No existía administración local o provincial en la que no hubiera algún clérigo. De hecho, los obispos de Cuenca, Santander, Toledo, Zamora, Sevilla y Orense fueron presidentes de las Juntas Provinciales y los de Cádiz, Valencia, Murcia, Huesca y Galicia fueron vocales de las mismas. E igualmente ocurrió en la administración central, donde los obispos Vera, Delgado y Silva estuvieron en la Junta Central y los cardenales Borbón y Pedro Quevedo fueron Presidentes de la Regencia.
Gente de Iglesia comandó, en definitiva, la dirección estatrégica y espiritual del pueblo para aguantar el sacrificio que suponía la resistencia frente al invasor.

Razones para intervenir

En lo relativo a los argumentos que catalizaron la importante actuación eclesiástica en la Guerra de la Independencia, se encontrarían la legítima defensa, la obligación material y espiritual de oponerse al tirano, la guerra de religión, reivindicar las libertades religiosa y de conciencia y la defensa contra el expolio de materias primas, cosechas –que agudizaron el empobrecimiento general- y obras artísticas llevados a cabo por las tropas de Napoléon en España.

El saqueo

El factor vivencial, el de los clérigos que convivían con la gente en pueblos y aldeas, fue uno de los argumentos de más peso ante la rapiña de las tropas invasores, y no sólo en cuanto a las profanaciones y sacrilegios cometidos en lugares sagrados, sino también por sus desmanes contra haciendas y personas y en la confiscación de alimentos y obras de arte religiosas existentes en iglesias, ermitas y monasterios. Si a todo esto le añadimos la prepotencia y arbitrariedad en el gobierno hacia quienes mantenían en su imaginario común glorias pasadas, el resultado no podía ser otro que una explosión popular de rabia contenida contra las fuerzas invasoras.
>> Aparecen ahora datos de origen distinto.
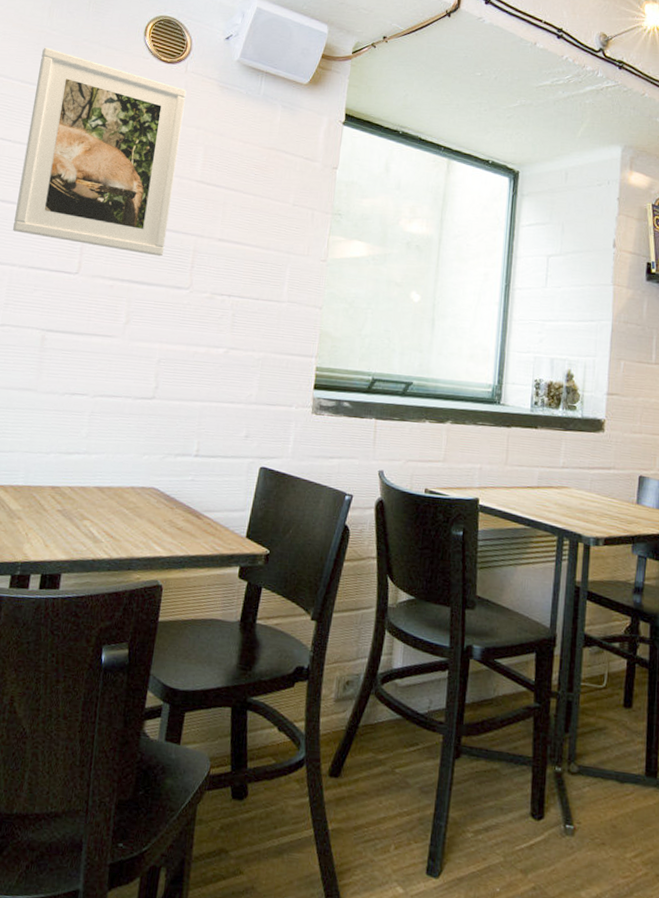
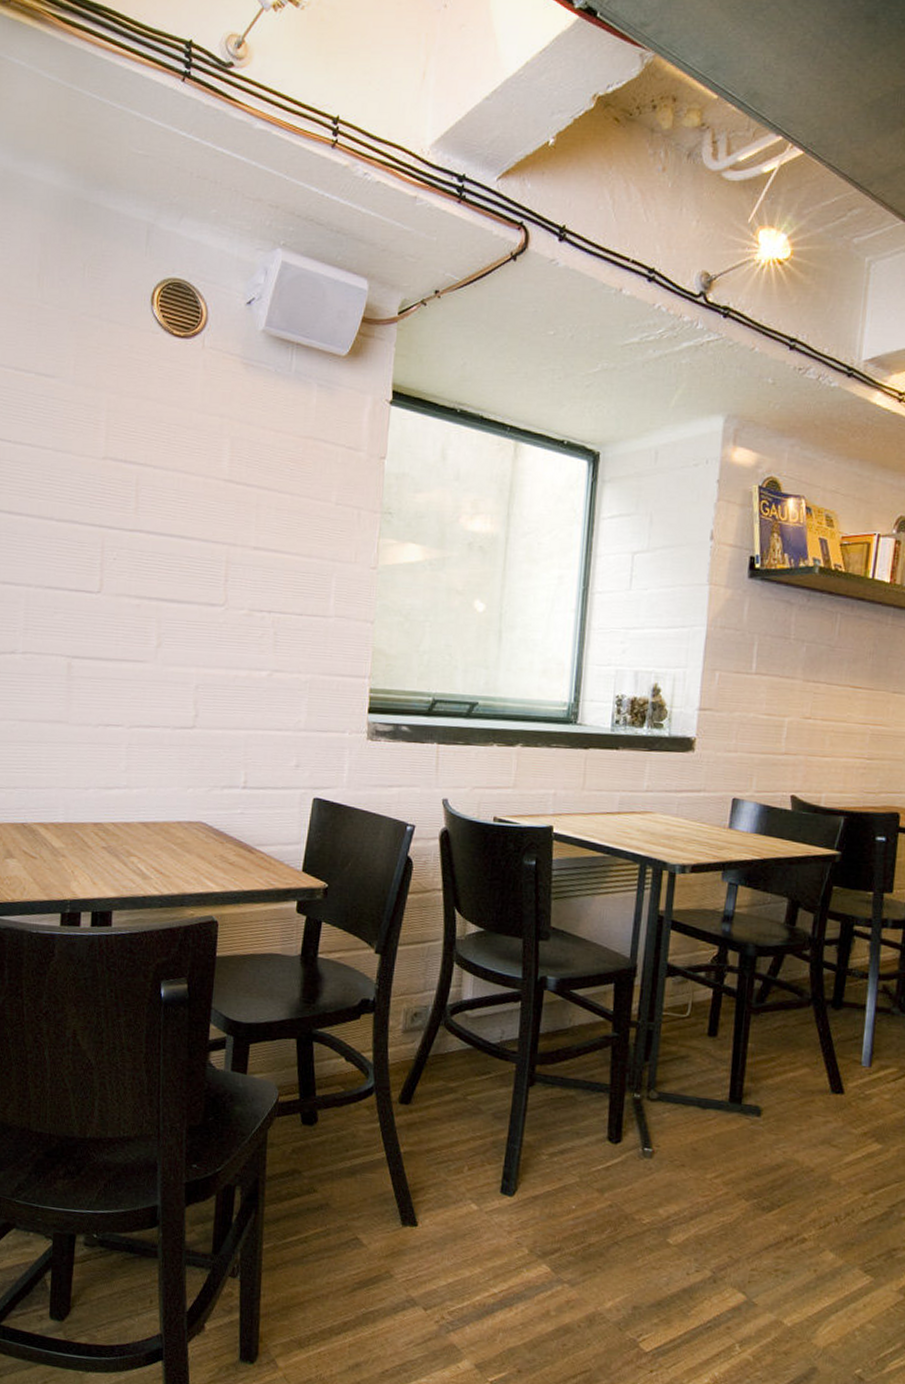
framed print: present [13,47,187,256] -> none [24,325,206,570]

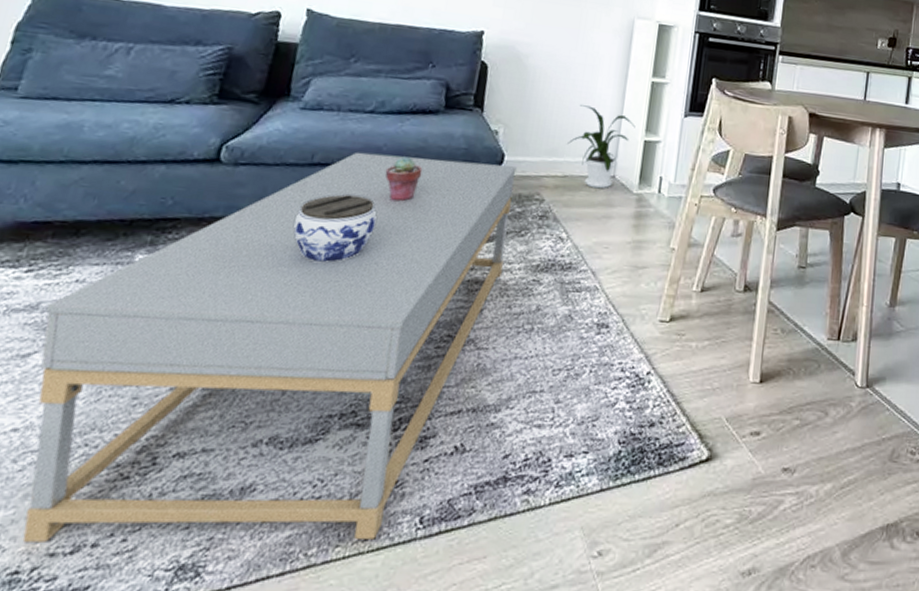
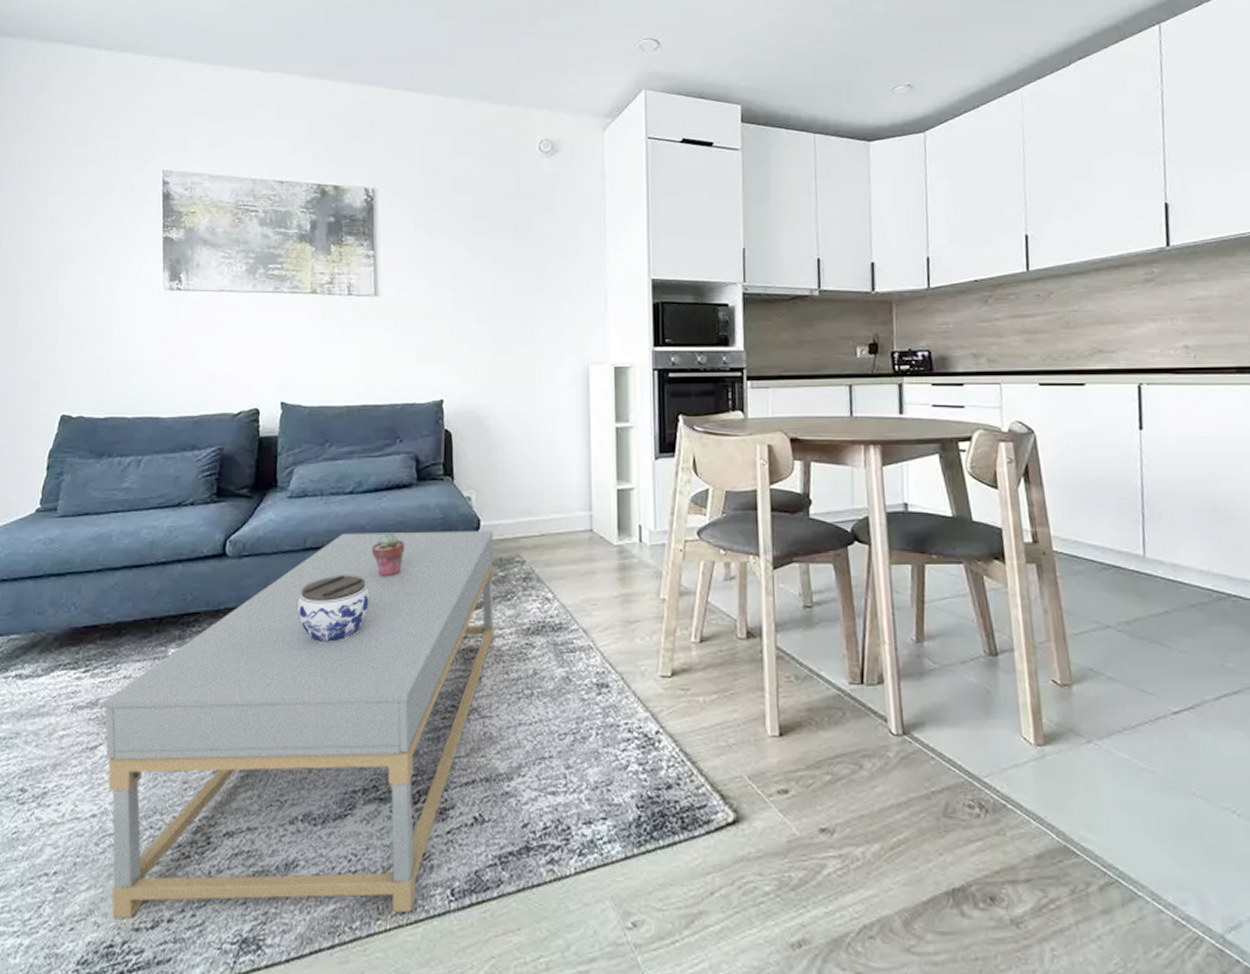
house plant: present [567,105,636,189] -> none [540,461,606,544]

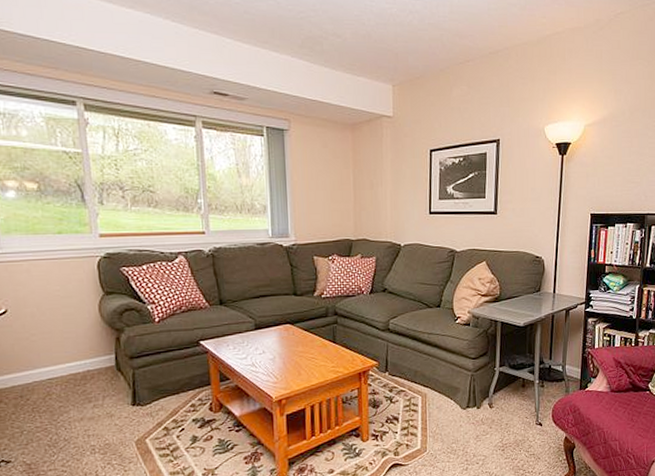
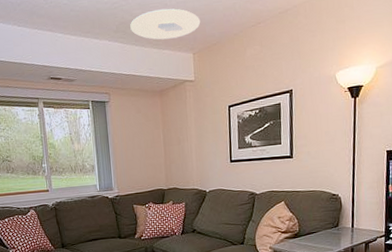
ceiling light: none [319,28,403,65] -> present [130,8,201,40]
Se calcula que murieron por causa directa de la guerra alrededor de 375.000 personas y que supuso un descenso demográfico de cerca 885.000 habitantes (la población por aquel entonces rondaba los 10 millones).

Las iglesias y conventos fueron uno de sus objetivos preferidos pues los militares franceses sabían que hasta en la más mísera iglesia del villorrio más recóndito siempre habría un cáliz dorado, un retablo o una  cruz de valor. Además, los destrozos eran sistemáticos también en archivos y documentos (nacimientos, bautizos, defunciones, bodas, manuscritos…) de valor histórico incalculable que desaparecieron o fueron destruidos.

La rapiña alcanzó también a la nobleza y a la Casa Real, cuyas joyas y corona marcharon para Francia, como fue el caso de la Perla Peregrina, que a la vuelta de los siglos lució la actriz norteamericana Elizabeth Taylor.